I have been very fortunate to play with some fantastic strikers through my career. Out of all them, Ebanks-Blake eptomised everything you would want in a striker. He would die to score a goal the way a top defender would die to keep one out. If the team won and he didn’t score he was disappointed. Not in a way that was detrimental to the team spirit, but he thrived on scoring goals. At the back I could often hear him moaning about one thing or another but it’s another “strength” that all strikers seem to have. If they don’t get the ball they will tell you about it so the next time you won’t think twice before giving it to them. Many people think defenders need to be aggressive and uncompromising, but so do strikers, just in a different way. Strikers can’t be the nice guy. They have to want to get that ball in the net. It has to really mean something to them.

I can’t talk about strikers and not mention Kris Boyd. I had the challenge (I was going to say pleasure but it was anything but) of playing against Kris during my teenage years. Boydy is the all-time top scorer in the SPL and I can’t say I am surprised.

It was as if he was born to score goals. Like Sylvan, he had all the typical striker traits. A nose for goal, composure under pressure, clean finishing and he was a moany b&@£%#d.

My school, Marr College, and Boydy’s school, Mainholm, were the best in the area so we often met in cup finals. I should point out at this stage in our lives, while we were the same age, we were at completely different stages in our development. Boydy was a hairy arsed man while I was a spotty, scrawny little boy. It was a complete mismatch physically. One cup final we got humped 5-2 and, you guessed it, the big man got all five.

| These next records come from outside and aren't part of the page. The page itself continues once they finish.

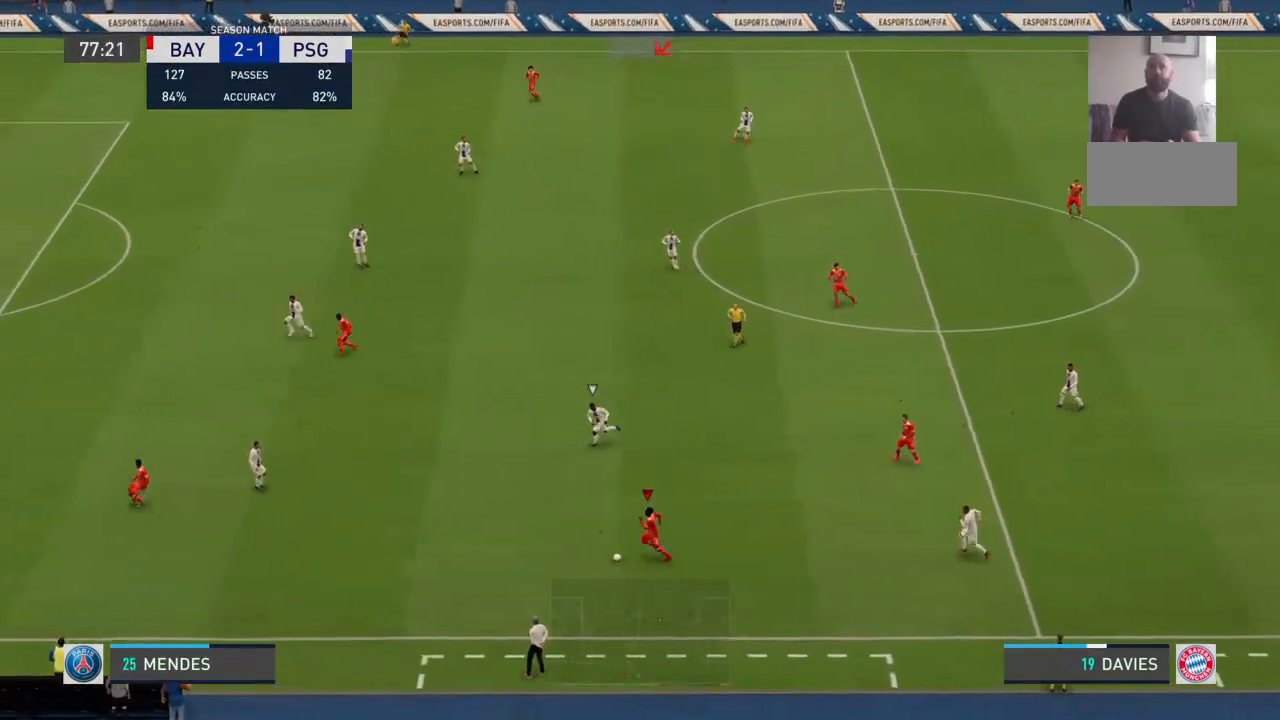
{"buttons": [], "left_stick": "up-right", "right_stick": "center", "events": [[267, "CROSS", "down"], [300, "left_stick", "up-right"], [400, "CROSS", "up"]]}
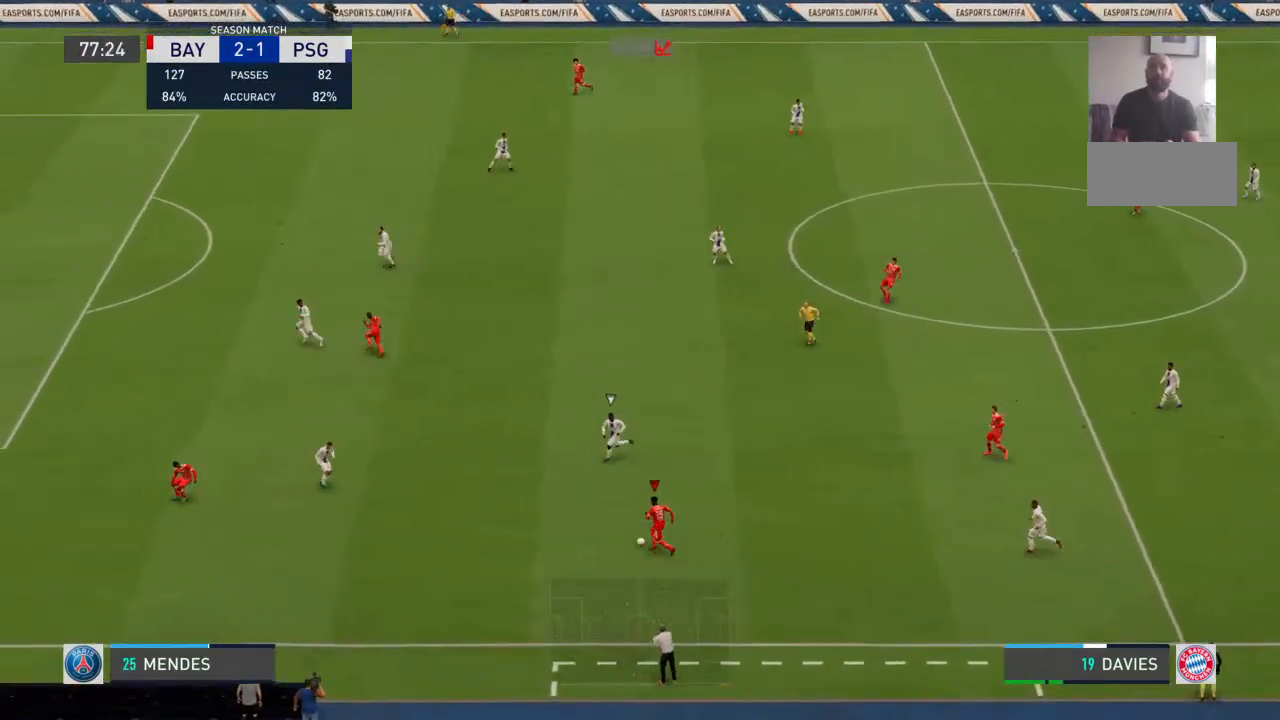
{"buttons": [], "left_stick": "center", "right_stick": "center", "events": [[300, "left_stick", "center"]]}
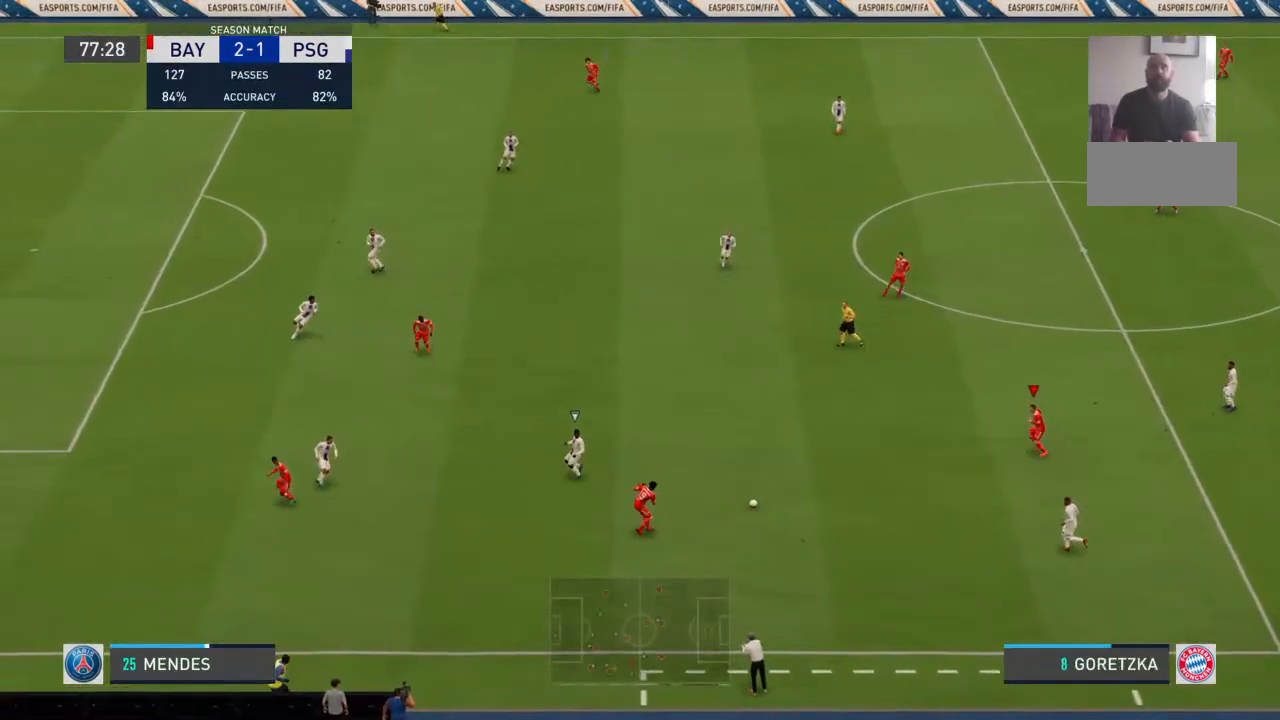
{"buttons": [], "left_stick": "up-left", "right_stick": "center", "events": [[333, "left_stick", "up-left"]]}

The following year, my school got to the final again only to be met by Boyd and Mainholm. With half the school coming to watch, I couldn’t have a repeat of last year, a Kris Boyd exhibition of finishing. I took it upon myself to man mark him. When I say man mark, I mean you couldn’t have slipped a fag paper between us. It certainly wasn’t the most enjoyable game I’ve ever played, as I sacrificed joining in the play to stand next to Boydy and upset him. Pep Guardiola would have been disgusted with my lack of attempt to get on the ball, but I had one thing on my mind and that was to stop this boy in a man’s’ body from scoring and it worked. We won 1-0 and I could go to school the next day with my head held high, comfortable in the knowledge I had kept a professional footballer in waiting from scoring. There are no sure things in football but Boydy making a living of out the game was as close as it came. Many people in Scotland underestimate him and focus on what he didn’t have in his repertoire, but in terms of desire to score goals that fire has burned brightly since his schoolboy years.

One of the best theories I ever heard regarding strikers came from an old assistant manager, Frank Barlow, who knows the game inside out. His philosophy is that if you look at any good strikers’ record, they will have been scoring goals all through their career from youth level through reserves and into first team football. While you can improve your finishing and practice on making it better, the best front men have a nose for goal that can’t be taught, though it can be honed.

Alan Russell, an ex-player who I did battle with in my early years in Scotland, is now a striker coach. You may know him better as the man behind Superior Striker and his regular appearances on Soccer AM. It is a sign of the game evolving all the time that position specific coaches are starting to appear. Watching some clips of the sessions he puts his clients through should be enough to strike the fear of death into any defender. Gone are the days where the assistant stands at the edge of the 18-yard box and players line up to receive a one-two and lash the ball past the goalkeeper. It may be fun, but it’s not very realistic. Russell has strikers replicating game-like situations and movements that help improve timing and finishing. A quick glance at the players he works with and their record on the pitch is proof that he’s making a positive impact. Andre Gray is a fantastic example of how the extra work can pay off. He is managing to combine his power and pace with cool finishing. It’s something clubs should look at closely.

I think I have already covered how important it is to have your strikers firing on all cylinders. There is no shame in bringing in the “experts” to work 1-on-1 or in small groups with different parts of the team.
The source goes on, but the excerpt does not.